Multiple inputs multivariate data visualisation

Question

I am trying to visualise multivariate data model by reading them from multiple input files. I am looking for a simple solution to visualise multiple category data read from multiple input csv files. The no. Of rows in inputs range from 1 to 10000s in individual files. The format is same of all the inputs with 4 columns csv files.

Input 1

tweetcricscore 34  51 high

Input 2

tweetcricscore 23 46 low
tweetcricscore 24  12 low
tweetcricscore 456 46 low

Input 3

tweetcricscore 653  1 medium 
tweetcricscore 789 178 medium

Input 4

tweetcricscore 625  46 part
tweetcricscore 86  23 part
tweetcricscore 3  1 part
tweetcricscore 87 8 part
tweetcricscore 98 56 part

The four inputs are each of different category and col[1] and col[2] are pair results of some kind of classification. All the inputs here are the outputs of the same classification. I want to visualise them in better way to show all the categories in one plot only. Looking for a python or pandas solutions for the same. Scatter plot or any best approach to plot.

**SUPPLIED MATERIAL:**
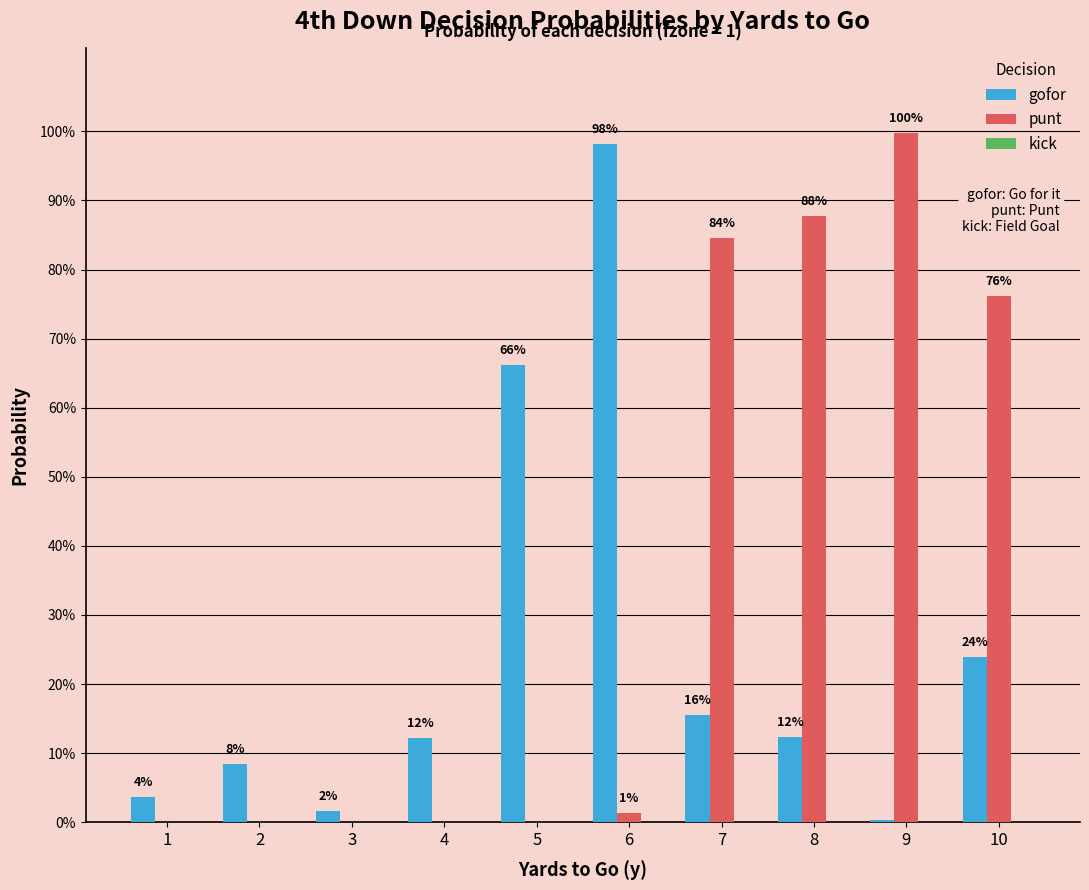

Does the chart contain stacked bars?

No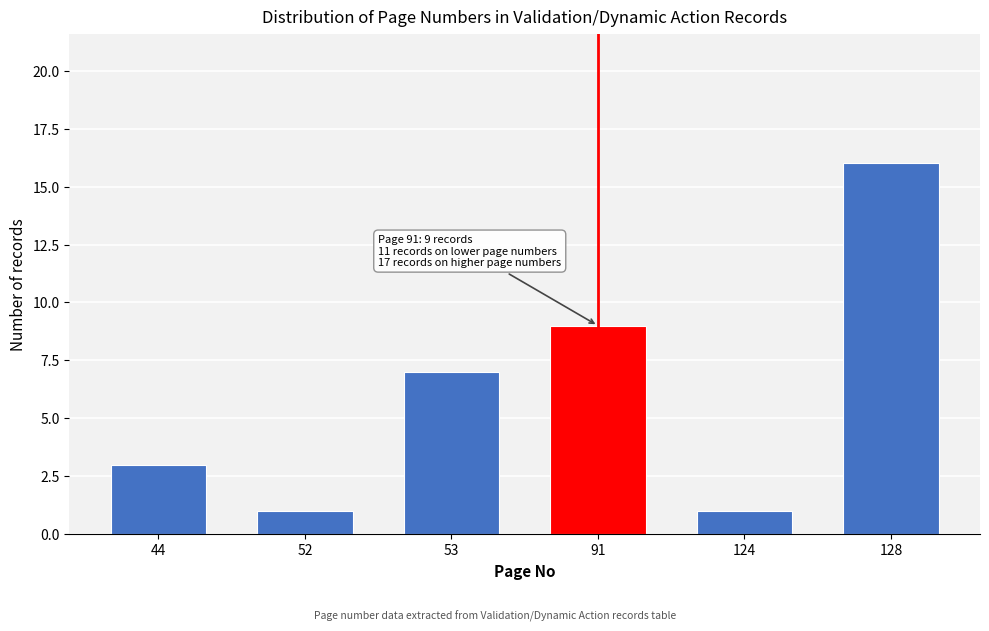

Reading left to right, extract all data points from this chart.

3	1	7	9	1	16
--
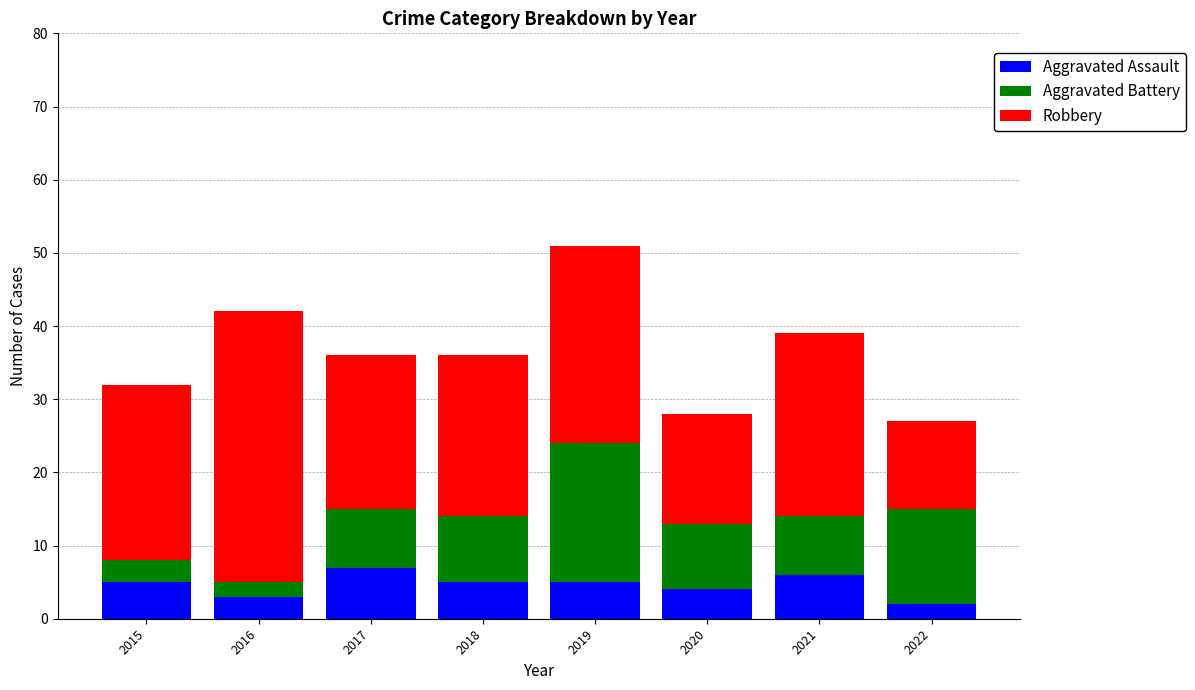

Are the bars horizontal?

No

**WHAT TO DO:**
**a)** Reproduce the passage of the plotting question between "I am trying" and "columns csv files.", inclusive.
**b)** Resume the question about plotting data from multiple CSV inputs, continuing on from its final sentence.
The records play no part in this work.

**TASK-BY-TASK ANSWERS:**
**a)**
I am trying to visualise multivariate data model by reading them from multiple input files. I am looking for a simple solution to visualise multiple category data read from multiple input csv files. The no. Of rows in inputs range from 1 to 10000s in individual files. The format is same of all the inputs with 4 columns csv files.

**b)**
I have already posted this query in Data analysis section of stack exchange and I have no luck hence trying here. https://datascience.stackexchange.com/questions/11440/multi-model-data-set-visualization-python

May be something like below image where every class has its own marker and color and can be categorized or any better way to show the pair values together.

code: Edit 1: I am trying to plot a scatter plot with above input files.

import numpy as np
import matplotlib.pyplot as plt
from pylab import*
import math
from matplotlib.ticker import LogLocator
import pandas as pd

df1 = pd.read_csv('input_1.csv', header = None)

df1.columns = ['col1','col2','col3','col4']
plt.df1(kind='scatter', x='col2', y='col3', s=120, c='b', label='Highly')

plt.legend(loc='upper right')
plt.xlabel('Freq (x)')
plt.ylabel('Freq(y)')
#plt.gca().set_xscale("log")
#plt.gca().set_yscale("log")
plt.show()

Error:

Traceback (most recent call last):
  File "00_scatter_plot.py", line 12, in <module>
    plt.scatter(x='col2', y='col3', s=120, c='b', label='High')
  File "/usr/lib/pymodules/python2.7/matplotlib/pyplot.py", line 3087, in scatter
    linewidths=linewidths, verts=verts, **kwargs)
  File "/usr/lib/pymodules/python2.7/matplotlib/axes.py", line 6337, in scatter
    self.add_collection(collection)
  File "/usr/lib/pymodules/python2.7/matplotlib/axes.py", line 1481, in add_collection
    self.update_datalim(collection.get_datalim(self.transData))
  File "/usr/lib/pymodules/python2.7/matplotlib/collections.py", line 185, in get_datalim
    offsets = np.asanyarray(offsets, np.float_)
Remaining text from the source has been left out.